:: REQUIREMENTS ::
Copy every line of the listing below that contains the word "left", treating uppercase and lowercase as different.

----------------------------------------

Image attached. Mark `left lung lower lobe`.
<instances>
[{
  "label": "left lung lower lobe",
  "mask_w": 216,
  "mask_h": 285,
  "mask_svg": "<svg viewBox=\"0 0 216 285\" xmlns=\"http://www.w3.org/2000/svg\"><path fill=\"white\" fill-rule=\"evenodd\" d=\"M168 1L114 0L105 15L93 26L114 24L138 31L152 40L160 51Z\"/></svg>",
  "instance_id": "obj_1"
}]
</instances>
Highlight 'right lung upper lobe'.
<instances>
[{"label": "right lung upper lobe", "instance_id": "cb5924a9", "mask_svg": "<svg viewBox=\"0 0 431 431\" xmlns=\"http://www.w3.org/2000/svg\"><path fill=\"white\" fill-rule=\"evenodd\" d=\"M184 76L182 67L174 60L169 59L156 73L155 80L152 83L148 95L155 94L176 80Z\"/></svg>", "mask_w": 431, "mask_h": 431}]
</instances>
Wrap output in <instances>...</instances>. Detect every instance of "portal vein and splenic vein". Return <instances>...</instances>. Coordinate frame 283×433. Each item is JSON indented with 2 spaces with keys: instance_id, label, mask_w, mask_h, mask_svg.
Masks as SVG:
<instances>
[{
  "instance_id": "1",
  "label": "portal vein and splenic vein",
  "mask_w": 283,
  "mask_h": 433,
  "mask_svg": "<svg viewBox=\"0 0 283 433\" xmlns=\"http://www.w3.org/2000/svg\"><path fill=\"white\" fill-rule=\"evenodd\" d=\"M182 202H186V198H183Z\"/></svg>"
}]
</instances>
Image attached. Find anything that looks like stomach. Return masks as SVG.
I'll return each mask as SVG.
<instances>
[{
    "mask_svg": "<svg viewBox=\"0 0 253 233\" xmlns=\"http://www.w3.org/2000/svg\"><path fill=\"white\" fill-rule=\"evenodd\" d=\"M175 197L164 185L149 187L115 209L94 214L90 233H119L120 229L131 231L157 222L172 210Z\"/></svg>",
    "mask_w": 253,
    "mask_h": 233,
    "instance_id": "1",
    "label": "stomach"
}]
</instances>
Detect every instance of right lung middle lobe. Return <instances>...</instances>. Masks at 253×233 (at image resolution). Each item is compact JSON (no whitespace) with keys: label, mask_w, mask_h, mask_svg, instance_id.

----------------------------------------

:: THE ANSWER ::
Image attached. Mark `left lung lower lobe`.
  "label": "left lung lower lobe",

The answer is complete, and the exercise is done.